In this video, you learn how to construct prediction intervals and tolerance intervals in JMP using the file Diameter 04.jmp. This data set contains diameter measurements for 100 parts, collected in rational subgroups.
First, we create a distribution analysis for Diameter. To do this, we use the Distribution platform from the Analyze menu. We select Diameter for Y, Column and click OK.
A 95% confidence interval is provided, by default, in the Summary Statistics table. This is reported as Upper 95% Mean and Lower 95% Mean. Based on these data, we are 95% confident that the true mean diameter is between 16.13 and 16.15 mm.
To generate a prediction interval, we select the Prediction Interval from the red triangle for Diameter.
In the resulting dialog box, you can specify the confidence level and the number of future samples to include in the interval.
By default, JMP produces a two-sided prediction interval.

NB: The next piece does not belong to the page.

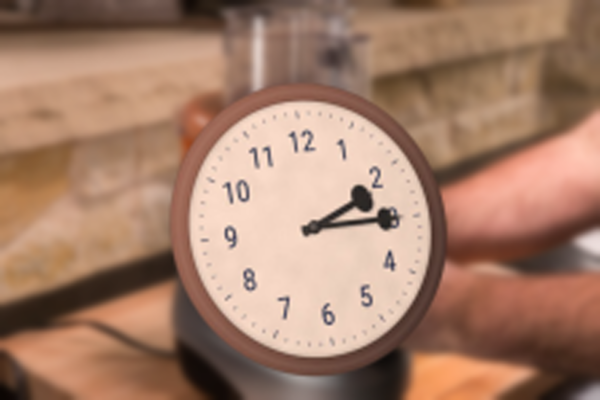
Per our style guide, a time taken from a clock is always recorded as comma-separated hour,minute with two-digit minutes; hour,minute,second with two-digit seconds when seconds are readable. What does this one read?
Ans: 2,15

Options for one-sided intervals are also available.
We’ll accept the default values and specify a two-sided 95% prediction interval for the next observation.
The prediction interval is 16.02 to 16.25 mm. Assuming that the process does not change, you can be 95% confident that the diameter for the next part will fall within this interval.
Now, we construct a tolerance interval for these same data. To do this, we select Tolerance Interval from the red triangle for Diameter.
In the dialog box, you can specify the confidence level and the proportion of future values to be covered by the tolerance interval.
By default, JMP produces a two-sided tolerance interval, but you can select a one-sided interval instead. JMP also produces a tolerance interval assuming the normal distribution. If the underlying distribution is not normal, you can select a nonparametric tolerance interval instead.
We’ll construct a 95% confidence interval to cover 95% of future observations, using the other default settings.
From this interval, we can be 95% confident that at least 95% of future diameter values will fall between 16.01 and 16.27.